PUD sees growth in renewable energy program returns
September 24, 2020
At Tuesday's meeting of the Wahkiakum PUD board of commissioners, Auditor Erin Wilson reported that the PUD would pay out nearly $30,000 total to 13 customers participating in a renewable energy program this year.
The payments are used as a credit towards the PUD electric excise tax, which she said averages between $8,000 and $17,000 per month.
Commissioner Bob Jungers noted that it was money that stayed in the county instead of going to Olympia.
“I never thought we’d have that many [people participating] in Wahkiakum County," Commissioner Dennis Reid said. “We’ve got them and it seems like it’s working well for them.”
Wilson said that 2016 was the first year that anyone locally participated in the program and the PUD paid out a little over $2,100 that year.
Reid encouraged the PUD to consider doing a little bit each year to work on getting water to Deep River.
“I think we need to have some kind of plan we can submit and get on a list at Public Works so if money ever does come available, we can get some,” Reid said.
“I’ll definitely put some thought into that,” General Manager Dave Tramblie replied.

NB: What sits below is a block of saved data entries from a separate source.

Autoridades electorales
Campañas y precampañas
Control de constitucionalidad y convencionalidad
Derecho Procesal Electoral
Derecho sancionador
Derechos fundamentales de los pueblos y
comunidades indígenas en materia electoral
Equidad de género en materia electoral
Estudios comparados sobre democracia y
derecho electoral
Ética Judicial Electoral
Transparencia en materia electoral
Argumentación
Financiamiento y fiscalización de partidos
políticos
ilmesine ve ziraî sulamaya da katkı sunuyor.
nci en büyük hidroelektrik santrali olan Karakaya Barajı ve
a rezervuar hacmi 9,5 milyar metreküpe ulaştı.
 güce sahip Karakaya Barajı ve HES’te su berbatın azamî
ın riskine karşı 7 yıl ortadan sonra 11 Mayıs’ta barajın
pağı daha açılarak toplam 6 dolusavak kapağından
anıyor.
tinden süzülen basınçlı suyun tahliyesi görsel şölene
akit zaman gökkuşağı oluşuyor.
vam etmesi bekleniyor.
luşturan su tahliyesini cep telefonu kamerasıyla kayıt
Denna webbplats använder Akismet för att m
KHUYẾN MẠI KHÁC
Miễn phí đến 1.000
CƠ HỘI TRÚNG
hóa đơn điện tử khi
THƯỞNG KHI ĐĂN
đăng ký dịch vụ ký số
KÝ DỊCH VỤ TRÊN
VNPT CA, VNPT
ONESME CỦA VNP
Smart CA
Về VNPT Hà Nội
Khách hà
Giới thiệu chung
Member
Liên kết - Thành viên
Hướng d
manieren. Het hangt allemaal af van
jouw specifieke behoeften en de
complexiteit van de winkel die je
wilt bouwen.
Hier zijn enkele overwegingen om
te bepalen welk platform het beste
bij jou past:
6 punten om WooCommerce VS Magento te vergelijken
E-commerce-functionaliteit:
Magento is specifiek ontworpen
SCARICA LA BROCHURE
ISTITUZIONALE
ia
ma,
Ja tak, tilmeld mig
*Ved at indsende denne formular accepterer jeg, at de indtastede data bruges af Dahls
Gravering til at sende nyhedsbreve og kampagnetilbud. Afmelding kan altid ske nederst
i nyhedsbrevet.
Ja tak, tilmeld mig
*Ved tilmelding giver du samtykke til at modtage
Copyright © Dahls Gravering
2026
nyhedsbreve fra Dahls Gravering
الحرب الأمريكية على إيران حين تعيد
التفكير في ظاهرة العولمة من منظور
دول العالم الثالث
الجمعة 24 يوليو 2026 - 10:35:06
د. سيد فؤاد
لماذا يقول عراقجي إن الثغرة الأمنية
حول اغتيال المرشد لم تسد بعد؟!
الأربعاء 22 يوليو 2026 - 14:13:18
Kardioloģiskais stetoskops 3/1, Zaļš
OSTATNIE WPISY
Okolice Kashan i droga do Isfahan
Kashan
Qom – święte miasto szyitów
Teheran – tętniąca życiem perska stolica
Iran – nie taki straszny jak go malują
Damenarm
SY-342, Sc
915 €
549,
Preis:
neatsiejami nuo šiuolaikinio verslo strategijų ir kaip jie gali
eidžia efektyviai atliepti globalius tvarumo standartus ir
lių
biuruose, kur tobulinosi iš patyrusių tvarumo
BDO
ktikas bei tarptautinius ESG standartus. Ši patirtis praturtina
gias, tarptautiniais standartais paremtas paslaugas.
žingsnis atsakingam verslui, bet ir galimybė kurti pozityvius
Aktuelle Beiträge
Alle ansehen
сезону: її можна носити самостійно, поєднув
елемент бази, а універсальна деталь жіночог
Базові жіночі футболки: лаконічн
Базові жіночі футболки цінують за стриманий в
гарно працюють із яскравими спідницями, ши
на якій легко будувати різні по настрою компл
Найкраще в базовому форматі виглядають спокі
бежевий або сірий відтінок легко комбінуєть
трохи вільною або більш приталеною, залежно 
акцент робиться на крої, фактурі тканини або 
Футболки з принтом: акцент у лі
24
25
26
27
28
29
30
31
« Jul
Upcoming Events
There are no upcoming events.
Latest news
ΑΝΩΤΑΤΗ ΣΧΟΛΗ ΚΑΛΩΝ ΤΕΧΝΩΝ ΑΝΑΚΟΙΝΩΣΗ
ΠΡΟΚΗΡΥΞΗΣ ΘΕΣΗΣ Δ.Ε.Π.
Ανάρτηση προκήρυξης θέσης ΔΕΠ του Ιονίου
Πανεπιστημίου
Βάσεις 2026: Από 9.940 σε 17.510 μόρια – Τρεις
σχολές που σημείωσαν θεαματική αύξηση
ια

Tramblie said he had recently brought in a specialist to help the PUD address problems with high water pressure on Puget Island.
“Long story short, he made some adjustments that I believe should alleviate the events that have occurred that created the high pressure,” Tramblie said. “We think we have it resolved.”
He also reported that the Skamokawa Water Project was progressing.
“I think there have been a few minor hiccups and they are behind schedule by a day or two,” Tramblie said, "but outside of that, they’re moving right along.”
Broadband consultant Steve Carson gave an update on grant applications. The PUD will have to resubmit for a Community Economic Revitalization Board construction grant after learning that the guidelines for the application were far more specific than they were initially lead to believe.
“We will be applying in another two months,” Carson said, “but the good news is it will allow us to be very specific with what we’ve got from the Public Works Board.”
Meanwhile, the PUD is still looking for other grants and waiting to hear if they’ve received any funding from the Public Works Board.
The meeting was closed for an executive session to discuss potential litigation.